Picture of pieces of paper fluttering in the blue sky. One of the papers shows the following text: "The Manna is here. The miracle is now."

Sermon, by Pastor Joel

Seventeenth Sunday After Pentecost

September 15, 2024

Isaiah 50:4-9a

Psalm 116:1-9

James 3:1-12

Mark 8:27-38

The context of this sermon is

100% written by a human

A couple weeks ago, my Facebook feed offered up a particularly poignant thought exercise. Perhaps you have also seen it. The video showed a shaky black and white film of people, dressed in old-fashioned clothes, walking on the street, standing in front of their houses, doing regular things. The words reminded me of this reality. I’ll paraphrase: In one hundred years, strangers will be living in your house. In one hundred years, that car you coveted will be metal scrap. In one hundred years, no one will really remember you. Do you remember your great-grandfather? How much do you even know about him? The fact is that a lot of this will happen much sooner than one hundred years. More likely there will be no house at all, let alone a strange family. But the point landed home: the things we chase today, the stuff we so value, will mean nothing, to anybody we know, sooner than we can image. Storing up treasure on earth is a fool’s errand. 

And yet, don’t we love our treasure? The average house size in Canada was about 1,200 square feet in 1971. Today, the average house size is 2,200 square feet – even though families have gotten smaller not larger. According to an article in PIRG, Americans buy an average of 53 pieces of clothing each year – four times more than in 2000. (I doubt Canadians are far behind.) More than 100-billion items of clothing are produced in the world every year, according to the BBC – and as much as 65 per cent of that ends up in a landfill in 12 months. Meanwhile, gallons upon gallons of water are wasted, and farmland is lost, to create shirts we don’t need. The examples could fill this sermon. But to paraphrase the words of the gospel: what does it profit us to gather this treasure, but forfeit the world? Certainly, if we have in mind our legacy to our children, we risk leaving an impoverished one.

It’s a thought-provoking line in the gospel, spoken by Jesus. He says: Those who want to save their life will lose it, and those who lose their life for the sake of the gospel, will gain it. For what will profit them to gain the whole world, and forfeit their life?

Jesus says this line after a devastating exchange with Peter, who is arguably his closest friend.
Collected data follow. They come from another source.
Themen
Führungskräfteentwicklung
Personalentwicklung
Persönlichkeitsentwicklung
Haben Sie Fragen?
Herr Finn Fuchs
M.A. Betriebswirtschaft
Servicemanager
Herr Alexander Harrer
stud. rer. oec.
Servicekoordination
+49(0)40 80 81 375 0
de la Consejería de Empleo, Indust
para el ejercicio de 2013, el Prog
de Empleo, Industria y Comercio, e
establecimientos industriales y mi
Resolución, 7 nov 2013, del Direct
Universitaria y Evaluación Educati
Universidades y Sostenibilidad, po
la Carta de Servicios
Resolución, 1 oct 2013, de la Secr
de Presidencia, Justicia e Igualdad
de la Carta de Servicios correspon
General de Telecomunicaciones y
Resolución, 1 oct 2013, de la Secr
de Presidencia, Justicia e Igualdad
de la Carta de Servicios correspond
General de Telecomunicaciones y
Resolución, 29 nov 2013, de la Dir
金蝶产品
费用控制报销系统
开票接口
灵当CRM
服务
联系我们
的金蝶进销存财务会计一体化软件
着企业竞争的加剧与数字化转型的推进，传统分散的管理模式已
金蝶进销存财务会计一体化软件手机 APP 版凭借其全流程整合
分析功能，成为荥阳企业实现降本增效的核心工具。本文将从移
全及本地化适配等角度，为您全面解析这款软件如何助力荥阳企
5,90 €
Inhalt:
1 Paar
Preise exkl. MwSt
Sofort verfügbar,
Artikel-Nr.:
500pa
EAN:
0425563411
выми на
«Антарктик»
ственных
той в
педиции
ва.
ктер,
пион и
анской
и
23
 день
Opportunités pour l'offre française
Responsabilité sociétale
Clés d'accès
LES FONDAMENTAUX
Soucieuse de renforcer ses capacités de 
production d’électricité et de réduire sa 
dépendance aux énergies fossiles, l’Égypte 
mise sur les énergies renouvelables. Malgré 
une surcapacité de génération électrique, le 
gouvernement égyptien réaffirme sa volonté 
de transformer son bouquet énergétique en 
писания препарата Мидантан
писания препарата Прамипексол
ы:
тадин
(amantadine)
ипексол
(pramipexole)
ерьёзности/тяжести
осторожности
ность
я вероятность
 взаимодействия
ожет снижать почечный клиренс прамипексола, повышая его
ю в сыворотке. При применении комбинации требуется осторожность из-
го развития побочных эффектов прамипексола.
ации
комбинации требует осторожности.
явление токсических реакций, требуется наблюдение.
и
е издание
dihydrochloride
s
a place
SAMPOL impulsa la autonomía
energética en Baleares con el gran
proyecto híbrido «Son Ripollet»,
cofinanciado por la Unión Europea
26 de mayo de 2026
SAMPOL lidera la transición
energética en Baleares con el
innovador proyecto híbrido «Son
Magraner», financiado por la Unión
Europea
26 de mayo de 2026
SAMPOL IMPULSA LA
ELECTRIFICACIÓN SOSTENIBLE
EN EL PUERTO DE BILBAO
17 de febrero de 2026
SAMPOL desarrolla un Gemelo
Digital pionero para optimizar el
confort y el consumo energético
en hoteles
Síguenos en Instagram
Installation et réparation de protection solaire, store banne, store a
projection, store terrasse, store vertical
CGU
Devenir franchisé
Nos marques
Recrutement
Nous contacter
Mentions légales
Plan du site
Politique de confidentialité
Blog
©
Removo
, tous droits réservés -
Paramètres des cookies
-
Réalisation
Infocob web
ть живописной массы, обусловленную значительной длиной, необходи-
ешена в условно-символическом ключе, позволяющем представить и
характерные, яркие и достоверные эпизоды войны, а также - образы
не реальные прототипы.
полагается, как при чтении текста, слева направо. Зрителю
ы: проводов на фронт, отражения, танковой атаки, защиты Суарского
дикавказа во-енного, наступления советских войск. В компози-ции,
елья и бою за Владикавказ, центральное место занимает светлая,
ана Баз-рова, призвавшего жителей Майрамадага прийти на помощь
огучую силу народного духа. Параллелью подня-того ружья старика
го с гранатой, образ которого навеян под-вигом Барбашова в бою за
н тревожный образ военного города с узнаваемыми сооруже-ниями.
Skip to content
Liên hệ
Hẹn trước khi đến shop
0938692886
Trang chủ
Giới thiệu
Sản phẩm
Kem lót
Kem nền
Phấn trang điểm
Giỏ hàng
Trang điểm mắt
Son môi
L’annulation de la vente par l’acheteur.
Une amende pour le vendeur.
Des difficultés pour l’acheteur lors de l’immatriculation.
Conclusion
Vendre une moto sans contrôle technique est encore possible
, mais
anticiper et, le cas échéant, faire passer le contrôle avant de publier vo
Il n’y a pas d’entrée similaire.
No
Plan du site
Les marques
Peter is struggling with hearing Jesus talk of his terrible death. We can imagine that he must have heard Jesus explain the prophecy many times, to each new crowd. Who wouldn’t be conflicted about hearing how your dearest friend and ally was predicting for himself great suffering, betrayal and the most brutal of deaths on a cross. (The rising again would sound like a footnote, under those circumstances.) Peter, we are told, takes Jesus aside, and rebukes him. We can assume he said something like: Stop this downer talk, this isn’t going to happen on my watch. This cannot be the way our story ends.

Now Jesus has had plenty of people challenge his words – Pharisees, tax collectors, the woman with the sick child in last week’s gospel. He typically responded calmly. In this case, with Peter, his reaction is so vicious, so out of character, we might ask ourselves why.

We forget sometimes that Jesus was also human. And humans, by our nature, want to live. So I imagine having your close friend throw up doubts also highlighted your own doubts about the difficult path ahead. What was Satan to Jesus, but temptation? Temptation to make a different choice, a more self –serving choice. And so Peter, while expressing his concern out of love, was also tempting Jesus away from what he saw as his duty: to continue to spread the gospel, even at great risk to himself, even until he made the authorities so angry they would plot his death. And so Jesus says: there is no point in gaining the world, if you lose yourself in the end. 

Of course, we all, in the end, lose our lives. But this passage in the gospel speaks to what we do in the time we have, and the choices we make. That message on Facebook reminded us that most of what we do for material gain serves us in the moment. It’s not even fair to say it won’t matter in 100 years.  In 100 years, the choices we make about the environment and for the social good will likely matter very much. In fact, doing right for 100 years from now, will require gaining less today. We can’t continue to consume whatever we want, and live in houses too large for our families and trample over forests and farmland, without creating loss for our children and grandchildren.

Whoever loses their life for the sake of the gospel will gain it. Jesus is describing a selfless choice. His own – to face the cross. And ours – to live for sake of people we don’t know and future generations we can only imagine. Can we resist temptation, live meaningfully, exist in moderation, and deny our own wants for what the natural world needs? One hundred years from now, our names may be a mysterious line in a family tree. Our houses may be gone, our cars will be scrap, our clothes living long in a garbage heap. Our great-grandchildren may not know us when they see our faces in an old picture. But they will know the future created by our choices.  Amen.